Wait may be over for new SEZ plans
TIMES NEWS NETWORK[ MONDAY, JULY 02, 2007 03:38:35 AM]
NEW DELHI: The wait is over for developers of special economic zones
(SEZ) who submitted their proposals to the government after April 6.
After the temporary freeze on approvals was lifted, April 6 was the
informal cut-off date for taking up pending proposals for consideration.
Since there was a huge backlog of pending projects, the government was
focusing on them rather than taking up new ones.

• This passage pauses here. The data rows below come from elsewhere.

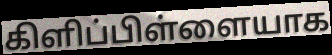
கிளிப்பிள்ளையாக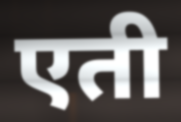
एती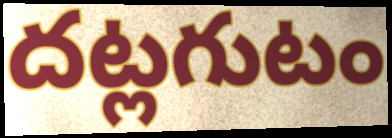
దట్లగుటం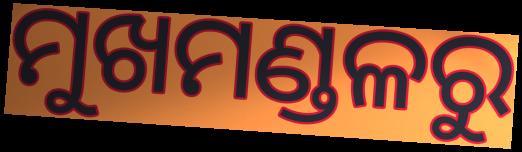
ମୁଖମଣ୍ଡଳରୁ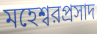
মহেশ্বরপ্রসাদ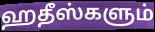
ஹதீஸ்களும்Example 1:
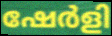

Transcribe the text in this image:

ഷേർളി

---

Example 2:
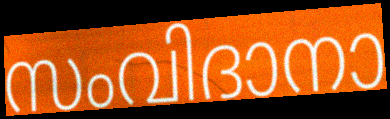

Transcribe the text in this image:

സംവിദാനാ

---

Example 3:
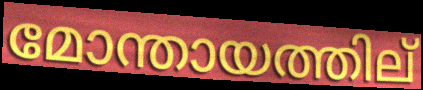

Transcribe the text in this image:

മോന്തായത്തില്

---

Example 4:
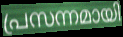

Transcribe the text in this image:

പ്രസന്നമായി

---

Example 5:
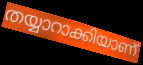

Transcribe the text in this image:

തയ്യാറാക്കിയാണ്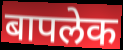
बापलेक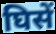
घिसेंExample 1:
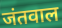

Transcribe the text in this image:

जंतवाल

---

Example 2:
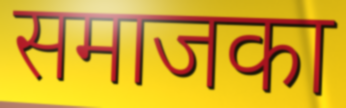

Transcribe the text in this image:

समाजका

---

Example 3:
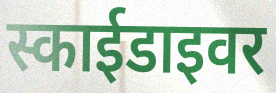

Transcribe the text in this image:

स्काईडाइवर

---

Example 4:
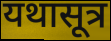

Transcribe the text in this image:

यथासूत्र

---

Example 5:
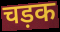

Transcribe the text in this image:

चड़कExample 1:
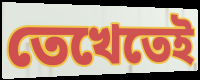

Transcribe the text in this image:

More than a 100 proposals have been approved after the freeze was lifted
and the board of approvals (BoA) is ready to take up proposals submitted
after the cut-off date.
Speaking to ET, commerce ministry officials said the backlog of pending
proposals that have state government approvals have almost all been
taken care of. Nothing was preventing the government from taking up new
proposals, provided they was accompanied by state government
certification. "There was never a ban on new applications. It was just
felt that the older proposals should be dealt with first," an official
The government had frozen approval and notification of SEZs on January
22 this year following widespread protests all over the country,
especially in Nandigram (West Bengal), over acquisition of land by
states. The freeze was lifted on April 6 by the EGoM which decided to
ban coercive acquisition by states. The BoA meet, held on June 22, ruled
that if even one farmer objected to acquisition of land, the state could
not acquire the land for building SEZs.
The BoA reiterated that double crop land in excess of 10% of the total
area cannot be acquired for building SEZs, and state governments should
not give their consent to such proposals.
Interestingly, there are as many as 170 proposals that are awaiting the
state government's nod. Earlier, such proposals would be taken up by the
BoA subject to the condition that states gave their nod within six
months of the approval.However, two months ago, the BoA decided to take
up proposals for consideration only if they were backed by state approvals.